“Nothing lasts forever. After darkness comes the dawn,” she says.
“I knew I would never go back to Syria with Assad as president and that we would never have a chance to be a better nation with that man at the helm. We knew we would never find peace without him. And now that this chapter is over, I think the real challenge begins.”
Like René, she wants a country that is tolerant of diversity and takes care of people with disabilities.
“I don’t want to go back to a place where there’s no elevator and the only way up to the apartment on the fourth floor is the stairs.”
Being a Kurd, she knows well the experience of her people’s suffering in the region.

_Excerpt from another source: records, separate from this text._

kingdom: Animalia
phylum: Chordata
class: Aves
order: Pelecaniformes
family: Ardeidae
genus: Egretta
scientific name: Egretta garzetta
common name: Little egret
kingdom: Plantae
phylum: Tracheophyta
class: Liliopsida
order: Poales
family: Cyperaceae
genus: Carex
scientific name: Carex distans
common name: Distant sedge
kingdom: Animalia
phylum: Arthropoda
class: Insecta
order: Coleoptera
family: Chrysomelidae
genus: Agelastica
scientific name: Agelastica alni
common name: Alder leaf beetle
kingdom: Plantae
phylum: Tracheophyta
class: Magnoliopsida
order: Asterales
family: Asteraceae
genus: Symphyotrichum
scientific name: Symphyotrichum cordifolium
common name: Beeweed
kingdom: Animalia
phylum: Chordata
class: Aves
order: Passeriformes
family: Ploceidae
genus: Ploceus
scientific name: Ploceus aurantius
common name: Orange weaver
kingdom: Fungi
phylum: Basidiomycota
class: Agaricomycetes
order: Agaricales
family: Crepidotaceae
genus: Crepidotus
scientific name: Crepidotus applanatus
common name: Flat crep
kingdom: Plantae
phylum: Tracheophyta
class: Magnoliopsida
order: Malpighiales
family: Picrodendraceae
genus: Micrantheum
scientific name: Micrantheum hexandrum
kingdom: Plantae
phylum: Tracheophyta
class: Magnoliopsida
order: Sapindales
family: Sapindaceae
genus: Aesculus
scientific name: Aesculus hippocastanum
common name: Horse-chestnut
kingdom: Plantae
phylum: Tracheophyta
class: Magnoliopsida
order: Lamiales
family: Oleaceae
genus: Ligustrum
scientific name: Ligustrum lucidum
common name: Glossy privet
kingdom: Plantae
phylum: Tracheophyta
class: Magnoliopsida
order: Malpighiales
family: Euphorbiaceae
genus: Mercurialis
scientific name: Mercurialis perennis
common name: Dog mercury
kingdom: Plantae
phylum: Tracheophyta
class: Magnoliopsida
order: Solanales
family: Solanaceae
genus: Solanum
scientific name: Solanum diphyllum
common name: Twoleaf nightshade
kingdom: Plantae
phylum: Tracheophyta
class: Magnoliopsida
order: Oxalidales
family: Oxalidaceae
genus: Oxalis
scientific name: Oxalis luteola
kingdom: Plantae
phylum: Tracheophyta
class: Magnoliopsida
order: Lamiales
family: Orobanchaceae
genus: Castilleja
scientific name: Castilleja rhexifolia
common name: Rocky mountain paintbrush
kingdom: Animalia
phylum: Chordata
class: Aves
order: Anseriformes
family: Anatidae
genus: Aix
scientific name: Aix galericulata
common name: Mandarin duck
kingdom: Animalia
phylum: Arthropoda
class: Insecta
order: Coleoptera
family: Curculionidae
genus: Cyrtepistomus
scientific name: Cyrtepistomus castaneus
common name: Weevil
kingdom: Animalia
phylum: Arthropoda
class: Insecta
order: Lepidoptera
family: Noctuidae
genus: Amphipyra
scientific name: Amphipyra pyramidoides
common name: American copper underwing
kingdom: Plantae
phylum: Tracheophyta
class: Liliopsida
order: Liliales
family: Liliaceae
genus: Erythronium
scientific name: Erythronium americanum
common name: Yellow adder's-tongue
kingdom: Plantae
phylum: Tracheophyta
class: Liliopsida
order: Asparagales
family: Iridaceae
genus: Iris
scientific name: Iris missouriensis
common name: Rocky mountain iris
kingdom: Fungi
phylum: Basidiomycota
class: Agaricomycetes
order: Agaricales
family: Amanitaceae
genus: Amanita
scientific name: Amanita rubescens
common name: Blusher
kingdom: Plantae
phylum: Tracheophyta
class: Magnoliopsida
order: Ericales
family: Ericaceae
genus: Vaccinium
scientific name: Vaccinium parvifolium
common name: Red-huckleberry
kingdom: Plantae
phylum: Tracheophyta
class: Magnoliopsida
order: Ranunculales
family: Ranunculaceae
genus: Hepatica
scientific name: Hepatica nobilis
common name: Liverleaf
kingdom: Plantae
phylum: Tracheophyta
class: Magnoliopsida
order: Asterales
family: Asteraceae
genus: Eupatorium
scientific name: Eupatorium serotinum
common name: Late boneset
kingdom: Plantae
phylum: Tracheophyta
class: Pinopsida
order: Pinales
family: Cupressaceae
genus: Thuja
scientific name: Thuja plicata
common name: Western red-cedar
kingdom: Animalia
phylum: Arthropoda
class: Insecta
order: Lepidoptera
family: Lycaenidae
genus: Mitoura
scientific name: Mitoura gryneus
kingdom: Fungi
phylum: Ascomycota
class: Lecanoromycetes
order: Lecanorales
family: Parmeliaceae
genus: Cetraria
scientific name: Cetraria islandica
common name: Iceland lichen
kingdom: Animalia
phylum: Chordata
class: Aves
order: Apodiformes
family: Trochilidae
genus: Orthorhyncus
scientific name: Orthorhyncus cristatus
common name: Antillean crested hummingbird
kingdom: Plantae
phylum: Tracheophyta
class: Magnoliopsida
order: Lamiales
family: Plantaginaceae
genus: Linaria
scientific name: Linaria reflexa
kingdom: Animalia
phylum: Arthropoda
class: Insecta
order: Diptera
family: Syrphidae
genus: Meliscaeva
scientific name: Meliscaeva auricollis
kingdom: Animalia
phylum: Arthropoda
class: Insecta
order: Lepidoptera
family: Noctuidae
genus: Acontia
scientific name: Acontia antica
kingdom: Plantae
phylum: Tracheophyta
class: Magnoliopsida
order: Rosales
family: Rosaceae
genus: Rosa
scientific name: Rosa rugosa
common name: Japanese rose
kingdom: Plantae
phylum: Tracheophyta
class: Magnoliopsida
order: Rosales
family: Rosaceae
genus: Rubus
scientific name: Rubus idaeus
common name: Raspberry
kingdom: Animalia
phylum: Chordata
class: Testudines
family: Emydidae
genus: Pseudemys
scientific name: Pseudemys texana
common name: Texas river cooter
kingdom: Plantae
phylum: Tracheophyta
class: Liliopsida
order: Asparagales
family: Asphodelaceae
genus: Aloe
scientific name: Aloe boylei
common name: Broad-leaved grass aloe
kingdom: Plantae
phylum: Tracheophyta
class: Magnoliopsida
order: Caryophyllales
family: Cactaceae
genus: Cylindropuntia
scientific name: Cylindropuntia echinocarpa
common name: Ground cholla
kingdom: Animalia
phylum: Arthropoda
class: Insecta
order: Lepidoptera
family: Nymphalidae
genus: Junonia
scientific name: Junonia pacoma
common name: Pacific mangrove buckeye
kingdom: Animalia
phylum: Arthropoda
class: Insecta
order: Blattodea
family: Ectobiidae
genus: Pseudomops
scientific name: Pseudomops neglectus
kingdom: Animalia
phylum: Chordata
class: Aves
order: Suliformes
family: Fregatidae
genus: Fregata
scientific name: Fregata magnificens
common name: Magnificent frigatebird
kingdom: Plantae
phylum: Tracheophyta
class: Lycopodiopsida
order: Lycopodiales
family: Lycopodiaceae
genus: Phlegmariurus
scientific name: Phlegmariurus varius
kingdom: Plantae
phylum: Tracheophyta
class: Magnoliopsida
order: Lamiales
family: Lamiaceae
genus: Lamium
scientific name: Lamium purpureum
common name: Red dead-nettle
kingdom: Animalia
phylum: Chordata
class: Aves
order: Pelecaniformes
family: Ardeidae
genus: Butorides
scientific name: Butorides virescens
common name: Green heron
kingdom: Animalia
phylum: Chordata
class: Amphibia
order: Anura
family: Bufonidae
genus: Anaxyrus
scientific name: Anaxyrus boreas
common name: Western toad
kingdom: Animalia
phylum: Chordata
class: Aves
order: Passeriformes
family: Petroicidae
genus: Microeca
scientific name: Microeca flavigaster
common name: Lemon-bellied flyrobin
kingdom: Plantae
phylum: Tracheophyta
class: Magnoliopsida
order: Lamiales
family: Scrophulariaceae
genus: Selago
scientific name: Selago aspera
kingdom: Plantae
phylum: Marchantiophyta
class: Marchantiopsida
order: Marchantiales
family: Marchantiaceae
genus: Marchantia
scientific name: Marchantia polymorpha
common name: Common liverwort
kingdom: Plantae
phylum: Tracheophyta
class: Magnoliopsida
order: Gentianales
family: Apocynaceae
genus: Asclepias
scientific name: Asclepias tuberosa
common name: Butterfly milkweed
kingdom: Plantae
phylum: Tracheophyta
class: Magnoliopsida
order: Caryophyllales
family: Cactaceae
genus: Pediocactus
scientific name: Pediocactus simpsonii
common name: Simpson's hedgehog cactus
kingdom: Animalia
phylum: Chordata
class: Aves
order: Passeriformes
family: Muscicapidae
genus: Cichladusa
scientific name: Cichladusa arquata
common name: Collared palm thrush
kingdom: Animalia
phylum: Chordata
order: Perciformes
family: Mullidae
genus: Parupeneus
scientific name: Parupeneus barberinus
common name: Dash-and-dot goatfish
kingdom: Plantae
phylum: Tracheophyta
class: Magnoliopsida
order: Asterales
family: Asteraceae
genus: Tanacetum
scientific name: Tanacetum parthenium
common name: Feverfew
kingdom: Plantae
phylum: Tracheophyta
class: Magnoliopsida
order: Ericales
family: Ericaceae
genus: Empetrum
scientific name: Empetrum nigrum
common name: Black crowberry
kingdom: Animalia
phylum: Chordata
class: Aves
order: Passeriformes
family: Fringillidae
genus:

Now that Kurdish forces have been forced out of oil-producing northern cities, Nujin sees the danger posed by the new Turkish-backed regime.
“We know these people who have now come to power. We know the countries and authorities that support them, and they are not exactly pro-Kurdish. They don’t really love us. That’s our biggest concern right now.”
There is also the fear of a potential IS regrouping if Syria’s new leaders fail to bring stability to the country.
There are constant calls to families still living in Kurdish areas.
“They’re worried and worried about the future, like all of us,” Nujin says.
“We never stop calling and we always worry when they don’t pick up after the first call. There’s a lot of uncertainty about what’s next.”
Uncertainty is heightened by changes in asylum policy in Europe.
However, this is a young woman whose life experiences – the experience of being severely disabled from birth, witnessing the horrors of war, traveling across the Middle East and Europe to safety – have created a capacity for hope.
In the last ten years that I have known her, she has not dimmed. The fall of Assad only deepened her faith in Syria and its people.
“There are a lot of people who are waiting for Syria to fall into some kind of abyss,” she says.
“We are not people who hate, envy or want to destroy each other. We are a people raised to fear each other. But by default we love and accept ourselves as we are.’
“We can and will become a better nation—a nation of love, acceptance and peace, not a nation of chaos, fear and destruction.”
There are many hearts in Syria and beyond that will hope she is right.